Leave out every line before the one containing "[50] Minghao Xu, Jian", and repeat the rest of the material below exactly, that line included.

─── DATA UNDER STUDY ───

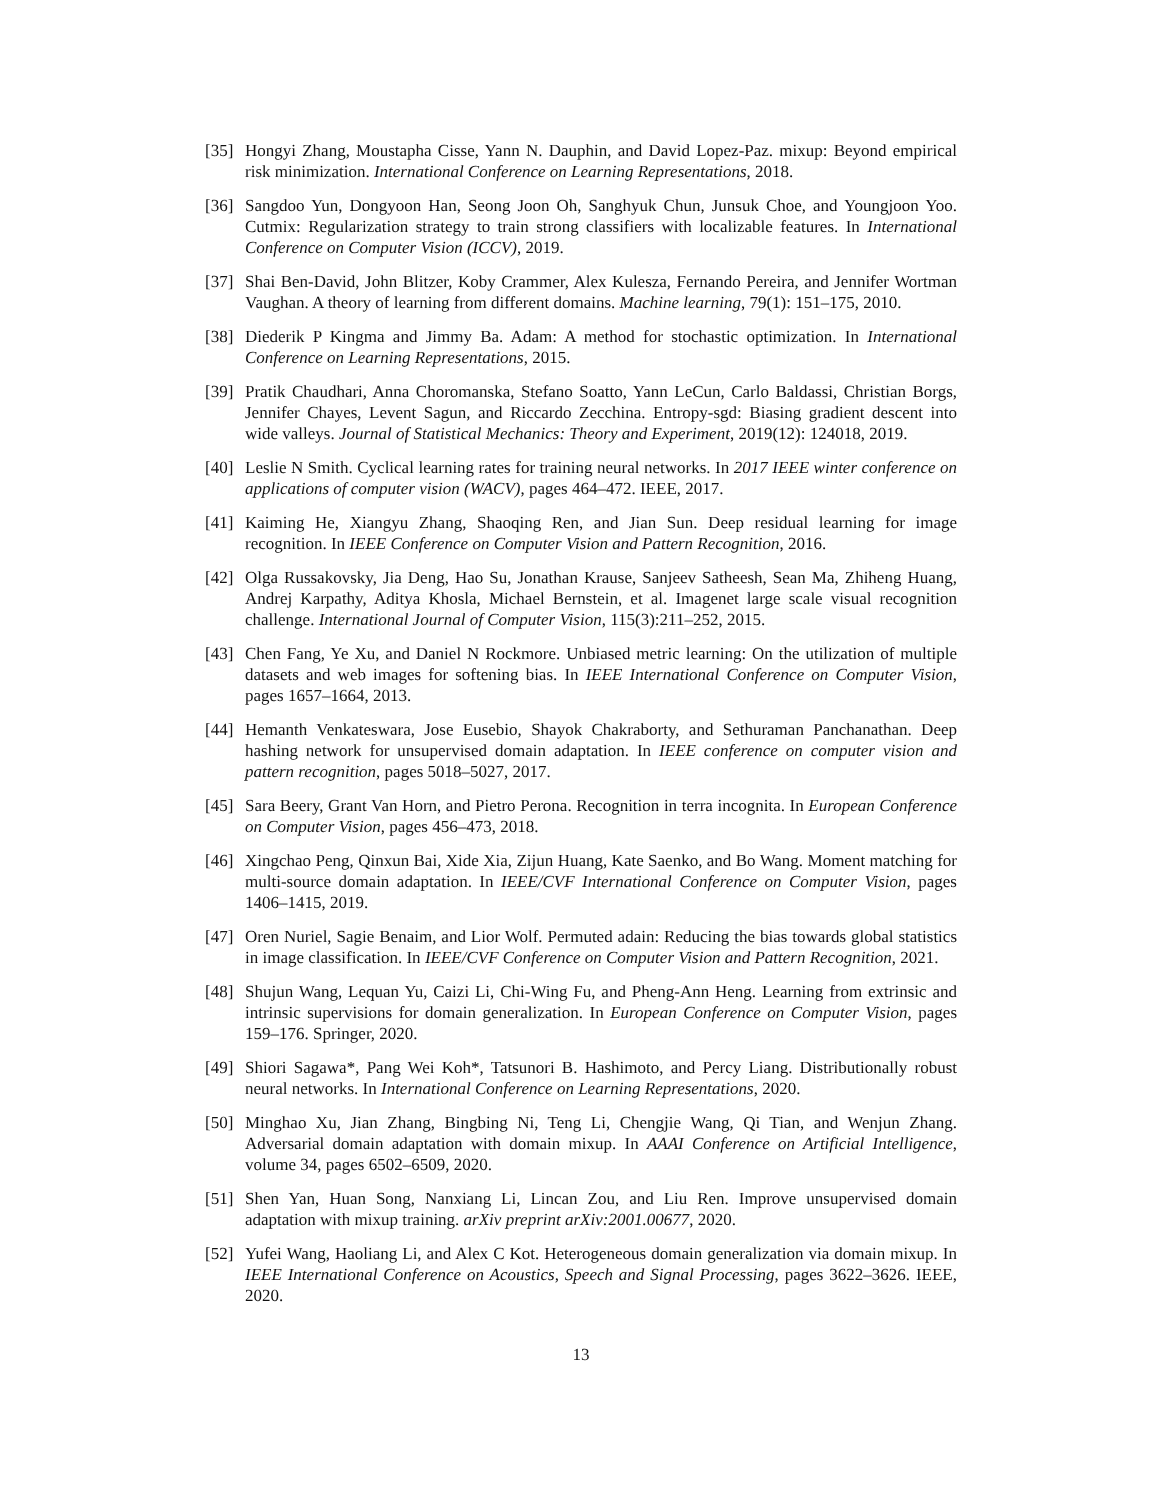[35] Hongyi Zhang, Moustapha Cisse, Yann N. Dauphin, and David Lopez-Paz. mixup: Beyond empirical risk minimization. International Conference on Learning Representations, 2018.
[36] Sangdoo Yun, Dongyoon Han, Seong Joon Oh, Sanghyuk Chun, Junsuk Choe, and Youngjoon Yoo. Cutmix: Regularization strategy to train strong classifiers with localizable features. In International Conference on Computer Vision (ICCV), 2019.
[37] Shai Ben-David, John Blitzer, Koby Crammer, Alex Kulesza, Fernando Pereira, and Jennifer Wortman Vaughan. A theory of learning from different domains. Machine learning, 79(1): 151–175, 2010.
[38] Diederik P Kingma and Jimmy Ba. Adam: A method for stochastic optimization. In International Conference on Learning Representations, 2015.
[39] Pratik Chaudhari, Anna Choromanska, Stefano Soatto, Yann LeCun, Carlo Baldassi, Christian Borgs, Jennifer Chayes, Levent Sagun, and Riccardo Zecchina. Entropy-sgd: Biasing gradient descent into wide valleys. Journal of Statistical Mechanics: Theory and Experiment, 2019(12): 124018, 2019.
[40] Leslie N Smith. Cyclical learning rates for training neural networks. In 2017 IEEE winter conference on applications of computer vision (WACV), pages 464–472. IEEE, 2017.
[41] Kaiming He, Xiangyu Zhang, Shaoqing Ren, and Jian Sun. Deep residual learning for image recognition. In IEEE Conference on Computer Vision and Pattern Recognition, 2016.
[42] Olga Russakovsky, Jia Deng, Hao Su, Jonathan Krause, Sanjeev Satheesh, Sean Ma, Zhiheng Huang, Andrej Karpathy, Aditya Khosla, Michael Bernstein, et al. Imagenet large scale visual recognition challenge. International Journal of Computer Vision, 115(3):211–252, 2015.
[43] Chen Fang, Ye Xu, and Daniel N Rockmore. Unbiased metric learning: On the utilization of multiple datasets and web images for softening bias. In IEEE International Conference on Computer Vision, pages 1657–1664, 2013.
[44] Hemanth Venkateswara, Jose Eusebio, Shayok Chakraborty, and Sethuraman Panchanathan. Deep hashing network for unsupervised domain adaptation. In IEEE conference on computer vision and pattern recognition, pages 5018–5027, 2017.
[45] Sara Beery, Grant Van Horn, and Pietro Perona. Recognition in terra incognita. In European Conference on Computer Vision, pages 456–473, 2018.
[46] Xingchao Peng, Qinxun Bai, Xide Xia, Zijun Huang, Kate Saenko, and Bo Wang. Moment matching for multi-source domain adaptation. In IEEE/CVF International Conference on Computer Vision, pages 1406–1415, 2019.
[47] Oren Nuriel, Sagie Benaim, and Lior Wolf. Permuted adain: Reducing the bias towards global statistics in image classification. In IEEE/CVF Conference on Computer Vision and Pattern Recognition, 2021.
[48] Shujun Wang, Lequan Yu, Caizi Li, Chi-Wing Fu, and Pheng-Ann Heng. Learning from extrinsic and intrinsic supervisions for domain generalization. In European Conference on Computer Vision, pages 159–176. Springer, 2020.
[49] Shiori Sagawa*, Pang Wei Koh*, Tatsunori B. Hashimoto, and Percy Liang. Distributionally robust neural networks. In International Conference on Learning Representations, 2020.
[50] Minghao Xu, Jian Zhang, Bingbing Ni, Teng Li, Chengjie Wang, Qi Tian, and Wenjun Zhang. Adversarial domain adaptation with domain mixup. In AAAI Conference on Artificial Intelligence, volume 34, pages 6502–6509, 2020.
[51] Shen Yan, Huan Song, Nanxiang Li, Lincan Zou, and Liu Ren. Improve unsupervised domain adaptation with mixup training. arXiv preprint arXiv:2001.00677, 2020.
[52] Yufei Wang, Haoliang Li, and Alex C Kot. Heterogeneous domain generalization via domain mixup. In IEEE International Conference on Acoustics, Speech and Signal Processing, pages 3622–3626. IEEE, 2020.
13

───

> **ANSWER BOX**:
[50] Minghao Xu, Jian Zhang, Bingbing Ni, Teng Li, Chengjie Wang, Qi Tian, and Wenjun Zhang. Adversarial domain adaptation with domain mixup. In AAAI Conference on Artificial Intelligence, volume 34, pages 6502–6509, 2020.
[51] Shen Yan, Huan Song, Nanxiang Li, Lincan Zou, and Liu Ren. Improve unsupervised domain adaptation with mixup training. arXiv preprint arXiv:2001.00677, 2020.
[52] Yufei Wang, Haoliang Li, and Alex C Kot. Heterogeneous domain generalization via domain mixup. In IEEE International Conference on Acoustics, Speech and Signal Processing, pages 3622–3626. IEEE, 2020.
13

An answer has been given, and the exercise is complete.